··· STORED DATA
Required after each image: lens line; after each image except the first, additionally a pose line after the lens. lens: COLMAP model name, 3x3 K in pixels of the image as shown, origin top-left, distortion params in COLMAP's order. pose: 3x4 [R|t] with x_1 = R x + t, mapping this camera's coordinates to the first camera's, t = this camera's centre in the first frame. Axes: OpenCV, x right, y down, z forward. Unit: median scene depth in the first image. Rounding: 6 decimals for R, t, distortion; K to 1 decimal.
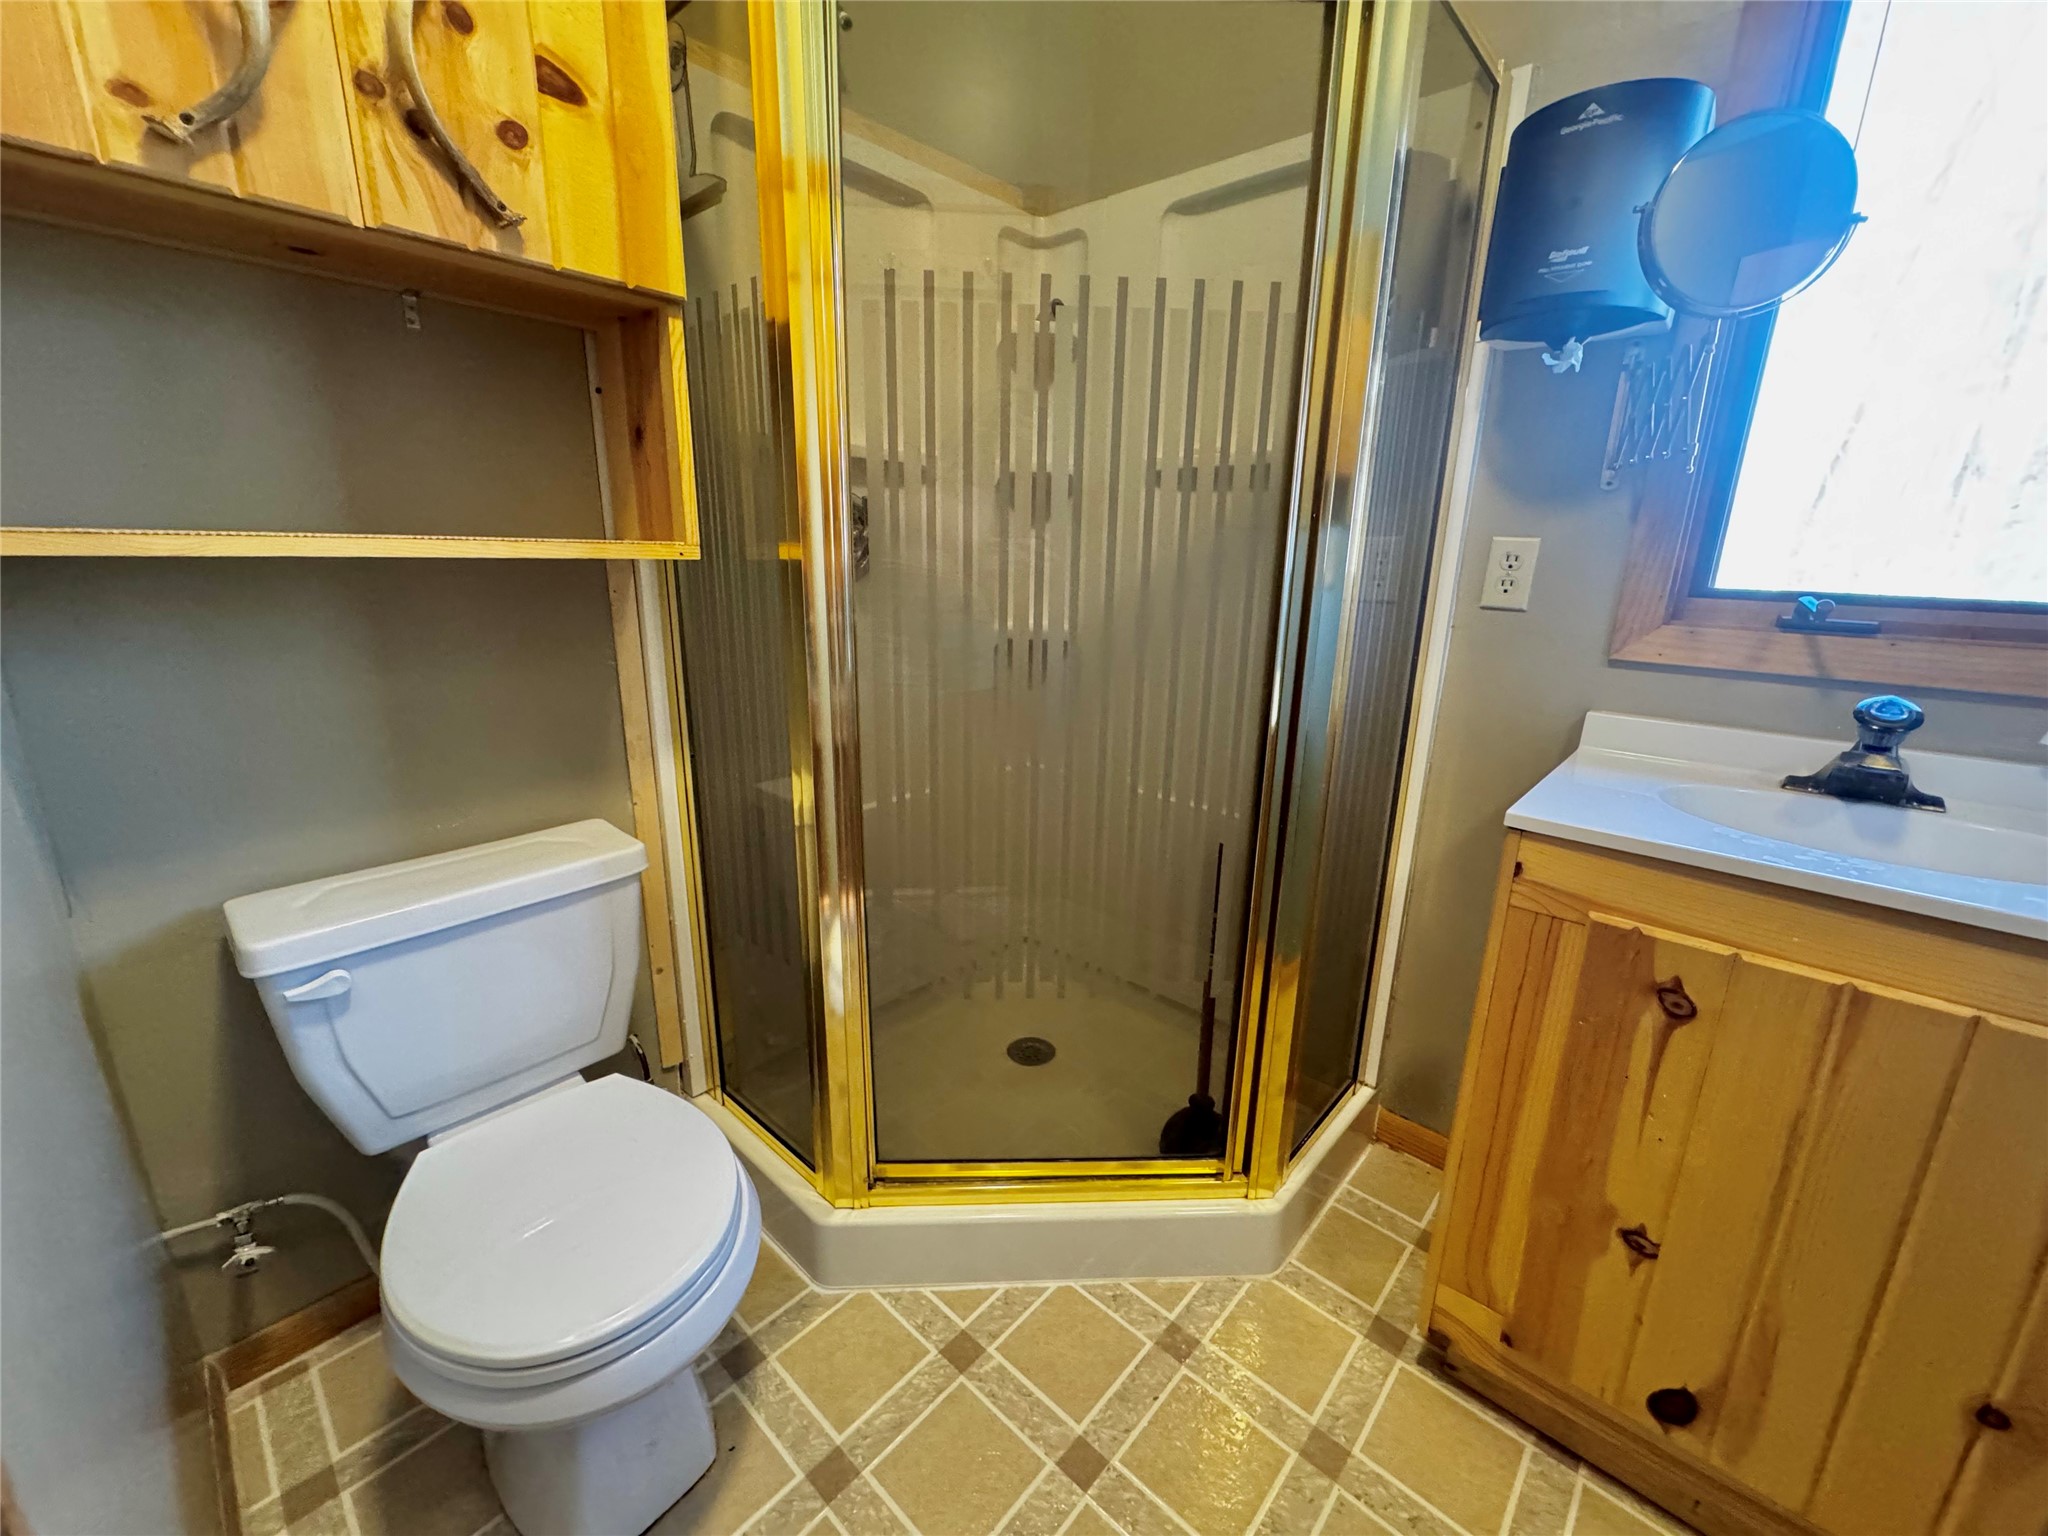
lens RADIAL K [[818.1, 0, 1025.2], [0, 818.1, 765.8], [0, 0, 1]] dist [-0.005428, 0.001919]
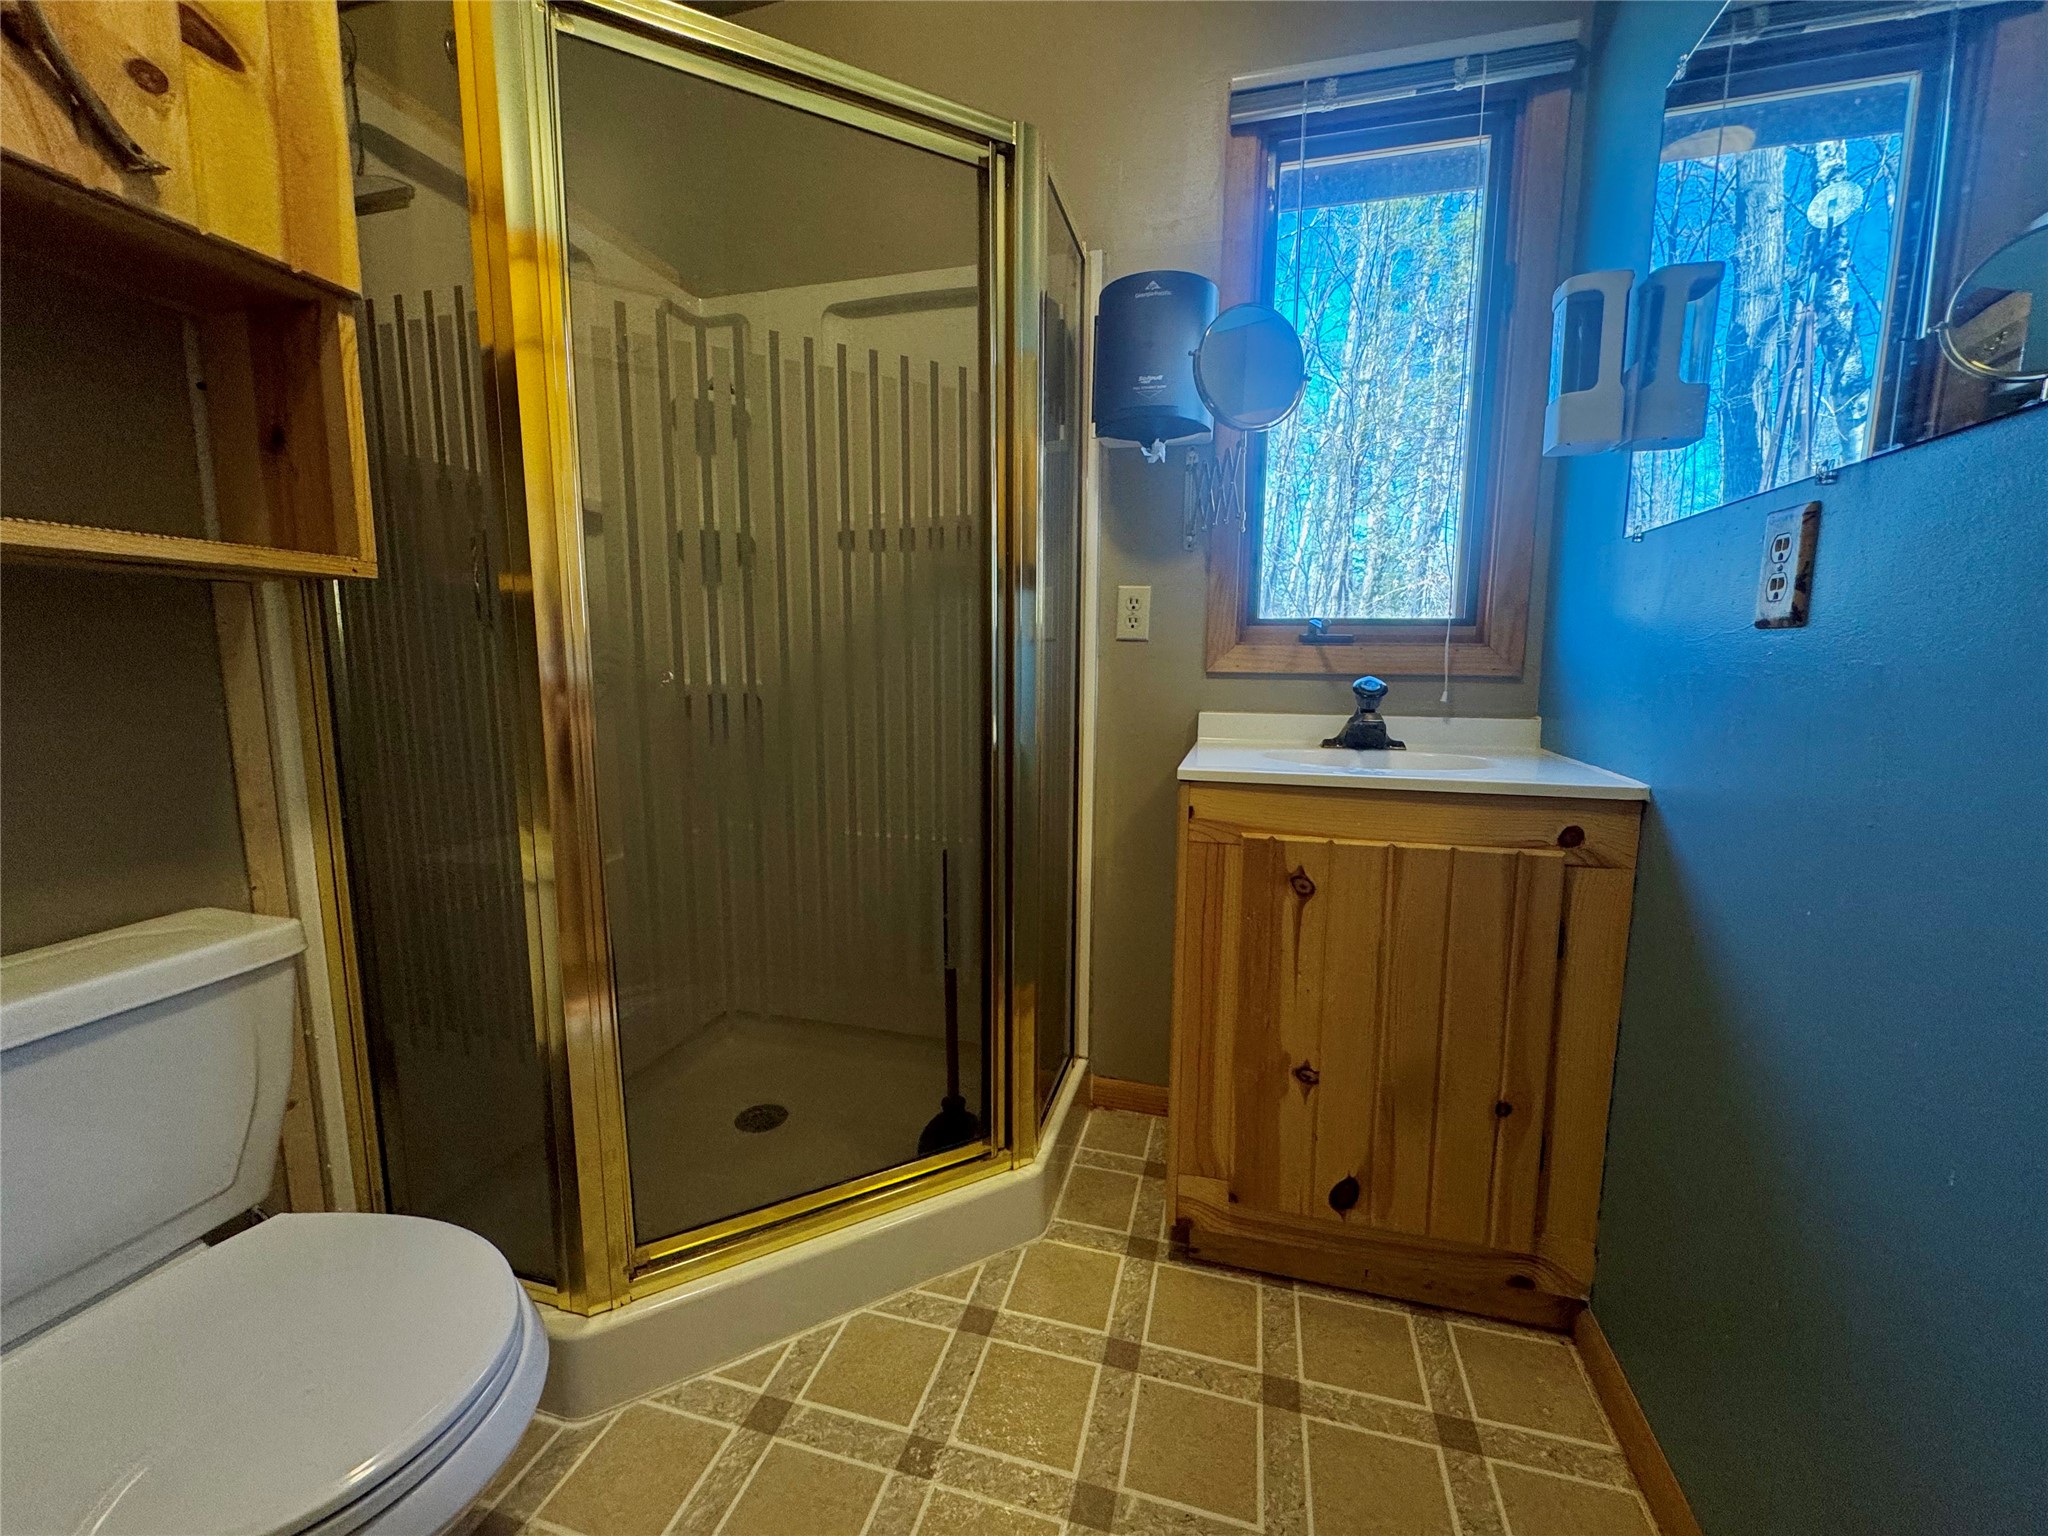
lens RADIAL K [[818.1, 0, 1027.6], [0, 818.1, 762.7], [0, 0, 1]] dist [-0.005428, 0.001919]
pose [[0.892142, -0.073953, 0.445661, -0.183248], [0.128724, 0.987228, -0.093864, 0.118857], [-0.433028, 0.141107, 0.890267, -0.061001]]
······
HOW TO COMPLETE THIS TASK >> Take the data above and repeat it exactly, leaving each picture out.

TASK OUTPUT >>
Required after each image: lens line; after each image except the first, additionally a pose line after the lens. lens: COLMAP model name, 3x3 K in pixels of the image as shown, origin top-left, distortion params in COLMAP's order. pose: 3x4 [R|t] with x_1 = R x + t, mapping this camera's coordinates to the first camera's, t = this camera's centre in the first frame. Axes: OpenCV, x right, y down, z forward. Unit: median scene depth in the first image. Rounding: 6 decimals for R, t, distortion; K to 1 decimal.
lens RADIAL K [[818.1, 0, 1025.2], [0, 818.1, 765.8], [0, 0, 1]] dist [-0.005428, 0.001919]
lens RADIAL K [[818.1, 0, 1027.6], [0, 818.1, 762.7], [0, 0, 1]] dist [-0.005428, 0.001919]
pose [[0.892142, -0.073953, 0.445661, -0.183248], [0.128724, 0.987228, -0.093864, 0.118857], [-0.433028, 0.141107, 0.890267, -0.061001]]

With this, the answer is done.